Most of the iron in the human body is present in hemoglobin, a protein that consists of an iron-containing compound, heme, attached to a protein, globin. Hemoglobin carries oxygen to the tissues so that oxidation reactions can take place in the cells. Iron is also a constituent of many enzymes that are required for the breakdown of glucose and fatty acids for energy. One half-cup of cooked brown rice provides 8% of the U.S. Daily Value (DV) for iron. And one-half-cup serving of cooked white rice provides 7% of the U.S. Daily Value (DV) for iron.
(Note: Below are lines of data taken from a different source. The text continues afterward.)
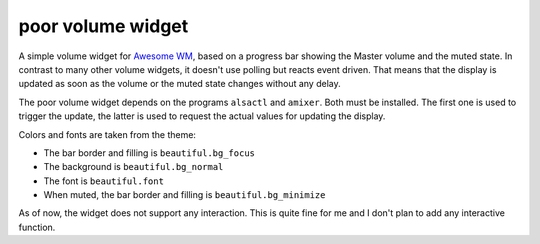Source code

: poor volume widget
==================

A simple volume widget for `Awesome WM`_, based on a progress bar showing the Master volume and the muted state.
In contrast to many other volume widgets, it doesn't use polling but reacts event driven. That means that the display is updated as soon as the volume or the muted state changes without any delay.

The poor volume widget depends on the programs ``alsactl`` and ``amixer``. Both must be installed. The first one is used to trigger the update, the latter is used to request the actual values for updating the display.

.. image:: poor_volume_widget_example.png

Colors and fonts are taken from the theme:

* The bar border and filling is ``beautiful.bg_focus``
* The background is ``beautiful.bg_normal``
* The font is ``beautiful.font``
* When muted, the bar border and filling is ``beautiful.bg_minimize``

As of now, the widget does not support any interaction. This is quite fine for me and I don't plan to add any interactive function.
 
 
.. _`Awesome WM`: https://awesomewm.org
Rice contains a small amount of riboflavin (Vitamin B-2), which is metabolically essential for energy production and maintenance of skin and eye tissues. One half-cup serving of cooked brown rice provides 1% of the U.S. Daily Value (DV) for riboflavin.

Vitamin E
Vitamin E is a fat soluble vitamin that protects Vitamin A and essential fatty acids from oxidation in the body cells and prevents breakdown of body tissue. One half-cup serving of brown rice provides a trace of Vitamin E.

Rice provides a trace of calcium, which helps build bones and teeth and regulates body processes.

Phosphorus is very important for building bones and teeth and has a critical role in metabolism. One half-cup serving of cooked brown rice provides 8% of the U.S. Daily Value (DV) for phosphorus. And one half-cup serving of cooked white rice provides 3% of the U.S. Daily Value (DV) for phosphorus.

Potassium is essential for synthesis of proteins, for enzyme functions within cells, and for maintenance of the body's fluid balance. One half-cup serving of cooked brown rice provides 1% of the U.S. Daily Value (DV) for potassium. One half-cup of cooked white rice contains a trace of potassium.

Sodium helps maintain the fluid balance of the body and the normal function of nerves and muscles. Although sodium is needed for good health, most Americans consume much more than the necessary amount. Cereal grains such as rice are naturally low in sodium. In fact, white rice contains almost no sodium per half-cup serving. The sodium content of cooked rice is affected by the sodium ion content of the water used for cooking and the addition of salt during cooking or eating. Rice is an ideal food to include in sodium-restricted diets.